Associated Chapels: Chapel Ley.

OS Ref: NJ 276495   RCAHMS No: NJ24NE 5

There is yet some debate about the location of the earliest church of Rothes. Some sources say that it was situated immediately to the south of the castle whereas others insist that it was always on the north side of 'the Linn' where the graveyard is still to be found. The latter schools of thought is supported by reports of thick walling under the old burial vault which still sits in the lower portion of the graveyard. At some stage, probably early in the medieval period, the church was dedicated to St Lawrence as was the Holy Well situated nearby. However, it may be suspected that the earliest church bore the name of a more ancient saint's name. A dedication to St Lawrence is far from unknown in this province - there was a chapel of St Lawrence outside the parish church of St Peter at Duffus. the de Moravia family had lands at Dalvey in Strathspey and it is possible that they had some hand in the dedication of the church at Rothes. Nicholas, parson of Rothes, is mentioned in a charter of 1244.


Site of church of Rothes.

The old burial vault is clear in the lower part of the graveyard.

Rothes, at one time a Dukedom, is inextricably linked with the ancient family of Leslie and its castle was visited by Edward I 'Langshanks' (29-30 July 1296) on his journey south after having stayed at Elgin.

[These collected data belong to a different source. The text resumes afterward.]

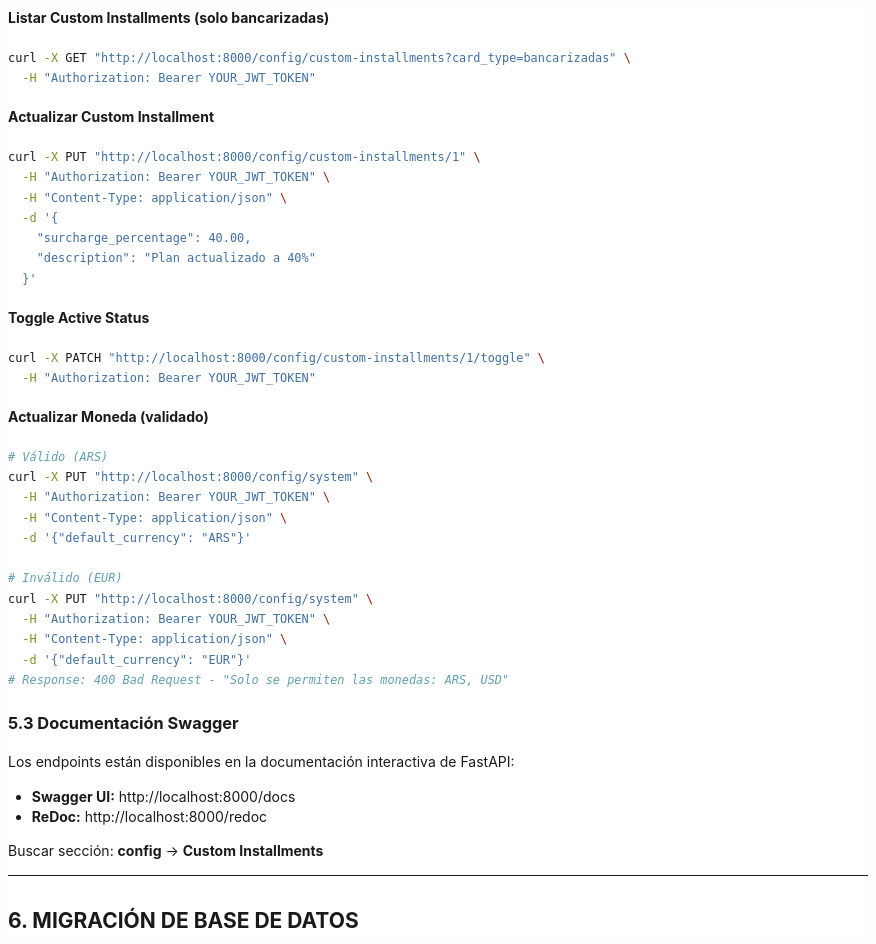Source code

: #### Listar Custom Installments (solo bancarizadas)

```bash
curl -X GET "http://localhost:8000/config/custom-installments?card_type=bancarizadas" \
  -H "Authorization: Bearer YOUR_JWT_TOKEN"
```

#### Actualizar Custom Installment

```bash
curl -X PUT "http://localhost:8000/config/custom-installments/1" \
  -H "Authorization: Bearer YOUR_JWT_TOKEN" \
  -H "Content-Type: application/json" \
  -d '{
    "surcharge_percentage": 40.00,
    "description": "Plan actualizado a 40%"
  }'
```

#### Toggle Active Status

```bash
curl -X PATCH "http://localhost:8000/config/custom-installments/1/toggle" \
  -H "Authorization: Bearer YOUR_JWT_TOKEN"
```

#### Actualizar Moneda (validado)

```bash
# Válido (ARS)
curl -X PUT "http://localhost:8000/config/system" \
  -H "Authorization: Bearer YOUR_JWT_TOKEN" \
  -H "Content-Type: application/json" \
  -d '{"default_currency": "ARS"}'

# Inválido (EUR)
curl -X PUT "http://localhost:8000/config/system" \
  -H "Authorization: Bearer YOUR_JWT_TOKEN" \
  -H "Content-Type: application/json" \
  -d '{"default_currency": "EUR"}'
# Response: 400 Bad Request - "Solo se permiten las monedas: ARS, USD"
```

### 5.3 Documentación Swagger

Los endpoints están disponibles en la documentación interactiva de FastAPI:

- **Swagger UI:** http://localhost:8000/docs
- **ReDoc:** http://localhost:8000/redoc

Buscar sección: **config** → **Custom Installments**

---

## 6. MIGRACIÓN DE BASE DE DATOS
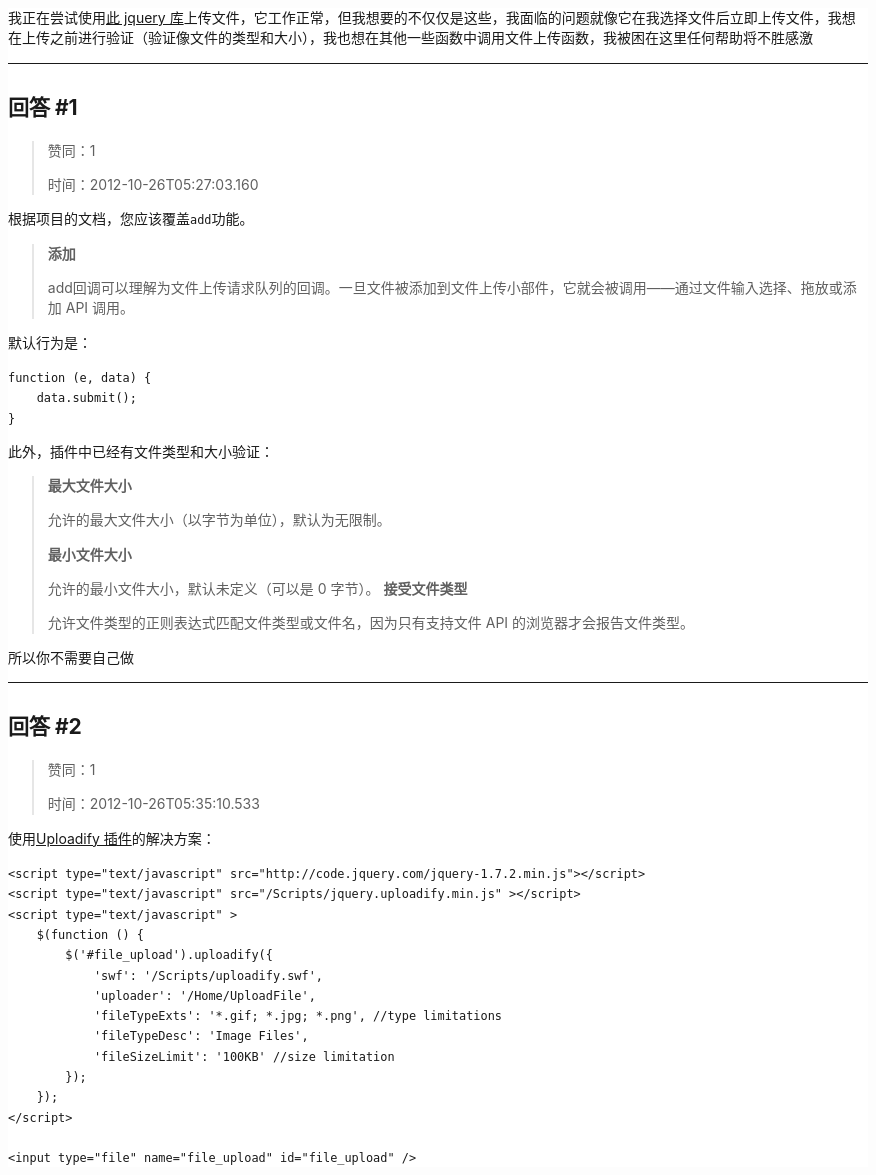 我正在尝试使用[此 jquery 库](https://github.com/blueimp/jQuery-File-Upload)上传文件，它工作正常，但我想要的不仅仅是这些，我面临的问题就像它在我选择文件后立即上传文件，我想在上传之前进行验证（验证像文件的类型和大小），我也想在其他一些函数中调用文件上传函数，我被困在这里任何帮助将不胜感激

* * *

## 回答 #1

> 赞同：1
> 
> 时间：2012-10-26T05:27:03.160

根据项目的文档，您应该覆盖`add`功能。

> **添加**
> 
> add回调可以理解为文件上传请求队列的回调。一旦文件被添加到文件上传小部件，它就会被调用——通过文件输入选择、拖放或添加 API 调用。

默认行为是：

```
function (e, data) {
    data.submit();
} 
```

此外，插件中已经有文件类型和大小验证：

> **最大文件大小**
> 
> 允许的最大文件大小（以字节为单位），默认为无限制。
> 
> **最小文件大小**
> 
> 允许的最小文件大小，默认未定义（可以是 0 字节）。 **接受文件类型**
> 
> 允许文件类型的正则表达式匹配文件类型或文件名，因为只有支持文件 API 的浏览器才会报告文件类型。

所以你不需要自己做

* * *

## 回答 #2

> 赞同：1
> 
> 时间：2012-10-26T05:35:10.533

使用[Uploadify 插件](http://www.uploadify.com/)的解决方案：

```
<script type="text/javascript" src="http://code.jquery.com/jquery-1.7.2.min.js"></script>
<script type="text/javascript" src="/Scripts/jquery.uploadify.min.js" ></script>
<script type="text/javascript" >
    $(function () {
        $('#file_upload').uploadify({
            'swf': '/Scripts/uploadify.swf',
            'uploader': '/Home/UploadFile',
            'fileTypeExts': '*.gif; *.jpg; *.png', //type limitations
            'fileTypeDesc': 'Image Files',
            'fileSizeLimit': '100KB' //size limitation
        });
    });
</script>

<input type="file" name="file_upload" id="file_upload" /> 
```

The church was granted to St Nicholas Hospital by Muriel de Polloc before 1235 in which year the Prior and Chapter of St Andrews renounced any right they had, both in the church of Rothes and the Hospital, to the Bishop of Moray.

For those of a 'religious' turn of mind, the building shown in the picture just beyond the graveyard is, of course, a distillery ... from whence the water of life flows!